DEVELOPMENT OF BIBLE RELIGION

FOREWORD TO PART III

In this division of the study we turn to our central theme, the social process through which the religion of the Bible came into the world.

CHAPTER IX

GENERAL CONDITIONS OF THE DEVELOPMENT

The religion of the Hebrews acquired its distinctive character through a long struggle.-The religion of the Bible was born amid a great warfare. The Hebrew nation was the arena of a mighty struggle whose echoes have resounded through the ages. When we go behind the scenes, and begin to consider the circumstances amid which, and through which, the Bible religion came into the world, we are thrown back upon a local, definite, concrete situation of great interest. Yahweh emerges into distinction through a struggle against the Baal-worship which was derived from the Amorite side of the nation's ancestry. We do not connect him with warfare against Marduk of Babylon, or Amon of Egypt, or any other far-away deity. It is the Baal-idea that serves as the foil against which the Yahweh-idea takes on its distinctive character; and even in the New Testament period the opposition to Yahweh is condensed in Baal-zebub, the prince and leader of all the devils.

The Bible-idea of God arose in connection with social movements. Sociological study of the Bible is not concerned with the question how religion in general came into the world. It does not undertake to show how the idea of the gods arose. Suffice it to know that all the ancient peoples, including the Hebrews, actually did have gods and religions. Sociological study of the Bible sets out with the idea of the gods as one of its presuppositions one of the facts, or categories, to be taken for granted at the beginning of the discussion. Religion was in the world many ages before the Hebrew nation was

born. Our problem is not, How did religion arise? but, How did Bible religion arise?

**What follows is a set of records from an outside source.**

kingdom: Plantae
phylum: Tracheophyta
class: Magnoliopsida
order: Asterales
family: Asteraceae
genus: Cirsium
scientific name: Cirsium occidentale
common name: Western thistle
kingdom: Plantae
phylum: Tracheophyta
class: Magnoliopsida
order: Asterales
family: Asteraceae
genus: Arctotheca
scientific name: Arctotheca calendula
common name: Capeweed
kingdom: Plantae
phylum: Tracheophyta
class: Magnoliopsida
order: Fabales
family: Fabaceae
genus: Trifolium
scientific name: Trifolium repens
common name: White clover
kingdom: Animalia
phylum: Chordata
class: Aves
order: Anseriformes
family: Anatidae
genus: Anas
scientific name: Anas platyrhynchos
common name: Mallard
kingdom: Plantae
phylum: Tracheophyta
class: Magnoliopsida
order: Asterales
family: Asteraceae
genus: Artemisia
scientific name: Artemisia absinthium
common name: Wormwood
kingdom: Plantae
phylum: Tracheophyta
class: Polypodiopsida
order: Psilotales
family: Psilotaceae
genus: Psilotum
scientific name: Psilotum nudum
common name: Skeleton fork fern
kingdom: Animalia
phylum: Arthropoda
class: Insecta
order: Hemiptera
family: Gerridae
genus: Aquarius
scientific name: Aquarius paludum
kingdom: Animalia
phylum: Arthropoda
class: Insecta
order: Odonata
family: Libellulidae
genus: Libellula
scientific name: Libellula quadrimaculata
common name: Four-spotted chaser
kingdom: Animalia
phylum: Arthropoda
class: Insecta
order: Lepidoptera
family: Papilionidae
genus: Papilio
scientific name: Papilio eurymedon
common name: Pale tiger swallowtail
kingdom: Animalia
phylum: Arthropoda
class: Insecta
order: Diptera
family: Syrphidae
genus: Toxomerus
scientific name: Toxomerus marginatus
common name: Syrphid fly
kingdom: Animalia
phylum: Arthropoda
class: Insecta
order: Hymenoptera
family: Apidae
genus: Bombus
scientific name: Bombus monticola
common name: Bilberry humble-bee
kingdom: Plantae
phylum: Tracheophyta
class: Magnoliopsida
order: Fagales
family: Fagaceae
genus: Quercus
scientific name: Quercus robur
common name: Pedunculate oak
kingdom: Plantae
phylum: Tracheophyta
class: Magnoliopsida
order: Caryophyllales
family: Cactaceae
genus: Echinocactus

This religion took form around the idea of "Yahweh." We shall never know how the worship of Yahweh first became current, any more than we can trace the steps by which the Greeks got the worship of Zeus, the Egyptians that of Osiris, or the Babylonians that of Marduk. But there is no evidence that the worship of Yahweh stood at first upon any different footing than did the other cults of the ancient world. To anticipate the argument, we shall see that the Bible religion came into existence by the sifting of ancient religious ideas through the peculiar national experience of the Hebrews. This national experience was unlike that of any other ancient people; and it set the Hebrew mind at work in channels different from those that opened before their contemporaries. We cannot, of course, box the truth within the compass of mere words and phrases. The terms "evolution" and "natural development" are attractive; but they do not solve the problem before us. The problem of the Bible is that of the connections between certain facts. What the facts are, we shall see in due course. The religion of the Bible took form gradually through a series of emergencies, or crises, in which the idea of Yahweh passed from stage to stage. The epochs in this process have left their marks in the Bible as clearly as the various geological periods have left their traces in the strata of the earth.